At what point do we become so embroiled in our own existence that we lose all sense of right and wrong? Of the well-being of others?
I hope I will always be awake enough to avoid the gentle slopes and instead keenly identify where the signposts of my behavior are pointing to ensure ongoing, eternal course-correction.



NYSC: home to spin classes and iPhone thieves.



Re-connected and pacified at Rockefeller Center that evening.

5 comments:

Anonymous said...

You can't buy insurance for your iphone. How lame considering how often those things are stolen! I am glad you had a fun trip to New York though...

Ash U

Anonymous said...

HAHAHA, naw I didn't ignore the whining, I was just apathetic to it.
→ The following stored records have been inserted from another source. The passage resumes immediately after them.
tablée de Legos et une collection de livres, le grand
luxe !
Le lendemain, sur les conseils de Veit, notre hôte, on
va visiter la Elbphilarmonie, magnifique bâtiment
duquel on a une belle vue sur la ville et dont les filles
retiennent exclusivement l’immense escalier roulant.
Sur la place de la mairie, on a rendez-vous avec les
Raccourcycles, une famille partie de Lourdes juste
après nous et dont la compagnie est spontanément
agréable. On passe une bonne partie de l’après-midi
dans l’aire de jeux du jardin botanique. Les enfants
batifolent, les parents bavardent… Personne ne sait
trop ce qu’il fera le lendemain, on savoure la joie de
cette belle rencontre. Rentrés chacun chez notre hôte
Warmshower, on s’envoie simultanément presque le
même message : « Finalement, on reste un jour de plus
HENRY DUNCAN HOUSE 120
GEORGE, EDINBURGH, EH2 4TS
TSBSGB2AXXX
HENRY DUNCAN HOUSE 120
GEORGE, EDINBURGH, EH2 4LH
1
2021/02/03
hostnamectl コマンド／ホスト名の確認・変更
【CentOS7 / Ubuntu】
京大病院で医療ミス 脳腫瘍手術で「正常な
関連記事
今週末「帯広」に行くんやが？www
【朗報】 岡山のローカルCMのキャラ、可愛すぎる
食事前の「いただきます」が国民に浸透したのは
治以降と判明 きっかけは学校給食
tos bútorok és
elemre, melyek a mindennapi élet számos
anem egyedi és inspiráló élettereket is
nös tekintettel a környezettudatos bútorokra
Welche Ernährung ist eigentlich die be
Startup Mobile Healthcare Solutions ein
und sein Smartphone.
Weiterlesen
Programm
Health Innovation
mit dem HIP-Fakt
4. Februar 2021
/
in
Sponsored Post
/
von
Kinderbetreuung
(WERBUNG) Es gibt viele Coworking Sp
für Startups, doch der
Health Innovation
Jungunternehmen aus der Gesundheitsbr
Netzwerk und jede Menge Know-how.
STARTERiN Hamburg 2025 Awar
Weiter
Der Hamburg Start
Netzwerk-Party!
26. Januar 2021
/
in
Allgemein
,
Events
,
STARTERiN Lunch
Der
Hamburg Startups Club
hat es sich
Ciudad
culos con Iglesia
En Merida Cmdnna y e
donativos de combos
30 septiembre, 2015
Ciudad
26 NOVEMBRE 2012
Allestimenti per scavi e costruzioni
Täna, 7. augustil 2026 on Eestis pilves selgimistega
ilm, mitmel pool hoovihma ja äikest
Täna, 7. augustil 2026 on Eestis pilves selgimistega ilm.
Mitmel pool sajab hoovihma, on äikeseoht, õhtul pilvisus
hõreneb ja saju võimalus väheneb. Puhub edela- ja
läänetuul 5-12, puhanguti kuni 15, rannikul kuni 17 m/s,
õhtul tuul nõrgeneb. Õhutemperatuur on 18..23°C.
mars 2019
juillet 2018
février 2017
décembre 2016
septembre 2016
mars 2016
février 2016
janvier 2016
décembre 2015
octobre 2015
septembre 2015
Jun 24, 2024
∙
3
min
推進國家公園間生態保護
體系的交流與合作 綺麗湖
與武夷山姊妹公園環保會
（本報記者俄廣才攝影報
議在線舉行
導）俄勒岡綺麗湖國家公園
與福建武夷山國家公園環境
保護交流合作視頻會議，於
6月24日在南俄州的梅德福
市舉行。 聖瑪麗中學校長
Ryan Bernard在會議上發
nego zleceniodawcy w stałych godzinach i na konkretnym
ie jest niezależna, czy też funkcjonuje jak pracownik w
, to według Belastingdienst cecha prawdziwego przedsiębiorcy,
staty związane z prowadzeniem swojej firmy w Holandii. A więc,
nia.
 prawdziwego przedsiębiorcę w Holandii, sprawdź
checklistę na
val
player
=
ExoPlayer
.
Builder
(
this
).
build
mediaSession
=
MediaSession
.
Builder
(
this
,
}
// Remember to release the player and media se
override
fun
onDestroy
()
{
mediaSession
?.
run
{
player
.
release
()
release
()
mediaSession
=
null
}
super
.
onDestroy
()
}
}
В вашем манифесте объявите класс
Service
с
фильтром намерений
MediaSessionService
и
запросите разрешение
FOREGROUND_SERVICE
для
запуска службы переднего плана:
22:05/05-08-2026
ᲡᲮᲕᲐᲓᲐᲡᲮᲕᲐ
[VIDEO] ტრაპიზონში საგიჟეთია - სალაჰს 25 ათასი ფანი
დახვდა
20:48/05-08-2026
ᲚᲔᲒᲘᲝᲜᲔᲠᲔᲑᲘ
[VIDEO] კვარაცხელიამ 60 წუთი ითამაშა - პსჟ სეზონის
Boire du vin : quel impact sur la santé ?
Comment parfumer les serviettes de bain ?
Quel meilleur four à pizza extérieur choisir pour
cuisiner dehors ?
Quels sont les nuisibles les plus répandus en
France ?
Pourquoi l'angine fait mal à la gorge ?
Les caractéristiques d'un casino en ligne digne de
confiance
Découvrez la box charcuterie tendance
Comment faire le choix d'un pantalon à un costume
And as I recall, you do know my age... hehe

Great post babe

Anonymous said...

A heart-wrenching and heart-warming well articulated tale. I was wondering what happened. I'm glad all is well with your world again. The rest of your trip makes me think I could actually love NY again someday.

Anonymous said...

What a great post. I love it. Sorry about your phone...but I congratulate you on turning the situation into a fabulous learning point.
Cassandra

Unknown said...

Best your iphone was accosted and not your physical being. I’ve been through the NYC theft experience, mine via the subway, so I can empathize.

Glad you were not hurt, except for your wallet.

Eloquent post. I think I am going to become a fan of your blog after reading that one.